Parado a su lado, me di cuenta que finalmente estaba presenciando la muerte en carne y hueso, después de haber leído tanto sobre ella. Estar con el cuerpo recientemente muerto de mi abuelo no me entristeció, pero me trajo recuerdos de la fascinación que tenía por la muerte cuando era pequeño y mi sueño era, gracias a años de ver The X-Files, ser médico forense. Acaricié su cabeza y sostuve sus manos, miré su rostro, con su boca y ojos abiertos, y sentí cariño. Sentí el cariño que tantos años no pude sentir cuando lo tenía al lado mío, cuando me hablaba de fútbol, me preguntaba cómo me estaba yendo en la universidad o me contaba viejos chistes que ya me había contado años atrás. Preferí verlo así, en sus pijamas, barbudo y despeinado, con la expresión de un cadáver recién muerto, que verlo vestido con su mejor traje en un ataúd, embalsamado, maquillado, recién afeitado y con la boca y ojos cerrados a la fuerza.

En la privacidad de ese pequeño depósito al lado de la lavandería, junto al cuerpo que todos trataban de ocultar, me despedí de mi abuelo y disfruté una última vez de su compañía. Se sintió correcto. A diferencia del ostentoso y emotivo velorio, ese momento sí se sintió correcto. Y después de los últimos minutos que tuve con el cuerpo de mi abuelo, mientras el resto de la familia trataba de sobrellevar su dolor llorando desesperadamente, yo me sentí bien. Les sugerí ir a estar con su cuerpo unos momentos, pero todos se negaron rotundamente a hacerlo.

En la puerta de la clínica, mientras esperábamos que llegue el vehículo de la funeraria para que recoja el cuerpo, pensé en mi abuelo y le agradecí por haberme permitido compartir su muerte con él y solo con él, aunque haya sido por unos pocos minutos.
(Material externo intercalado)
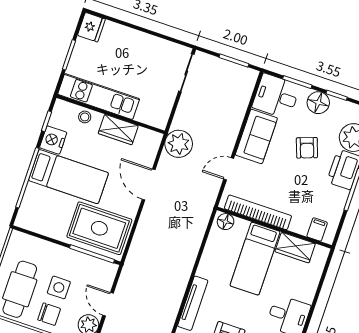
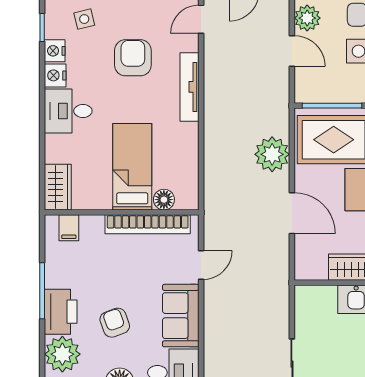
plant: (179, 144) -> (272, 154), moved
floor lamp: (226, 222) -> (164, 200), moved
wardrobe: (295, 248) -> (58, 187), moved, turned 90

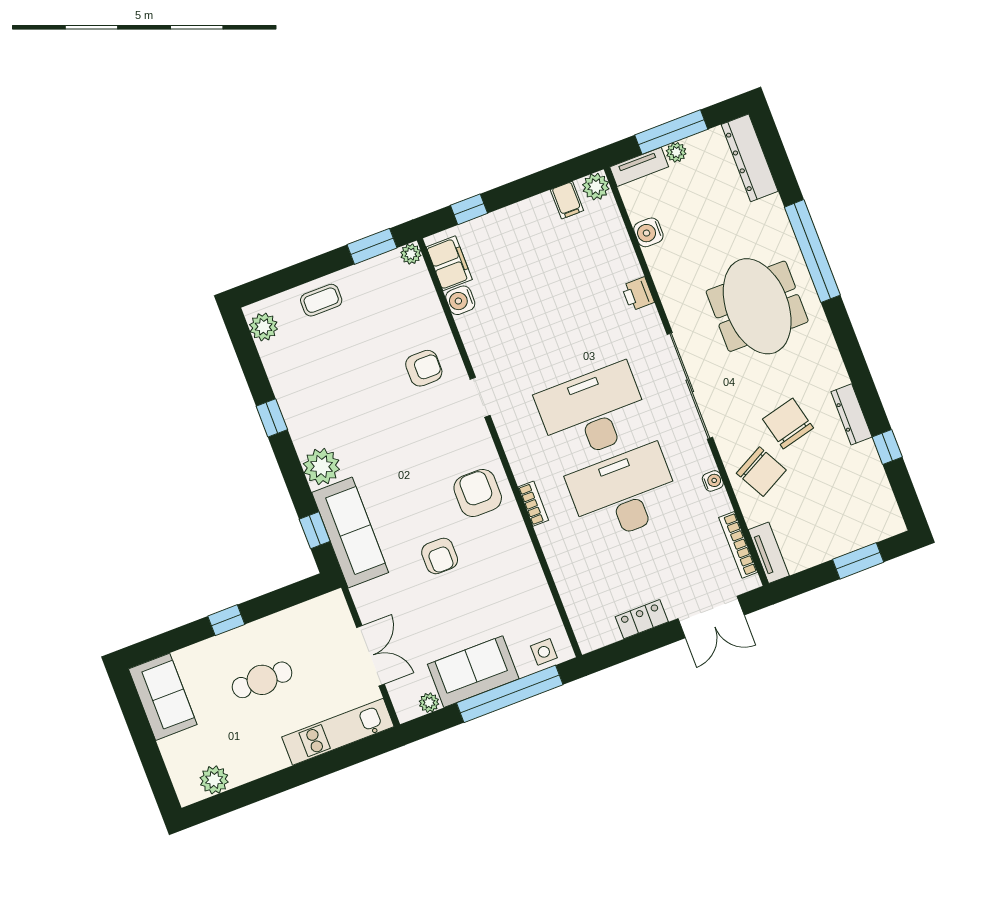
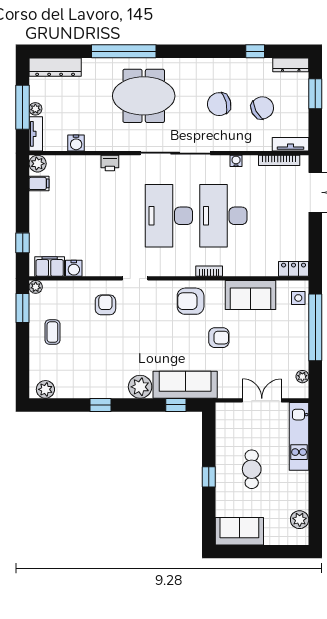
coffee table: (321, 300) -> (52, 332), moved
dresser: (851, 414) -> (291, 65), moved
chair: (761, 472) -> (262, 108), moved
locker: (642, 619) -> (294, 269), moved, turned 90
sofa: (473, 672) -> (250, 295), moved, turned -90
Entonces recordé un chiste que me había contado varias veces a lo largo de los años, y aunque no me había causado gracia aquellas tantas veces que me lo contó, esta vez, por algún motivo, me sacó una inocente pero honesta carcajada. Y así, en ese momento, entre las lágrimas y la tristeza de mi familia, fui el único que dejó la clínica habiéndose despedido del abuelo y con una sonrisa en el rostro.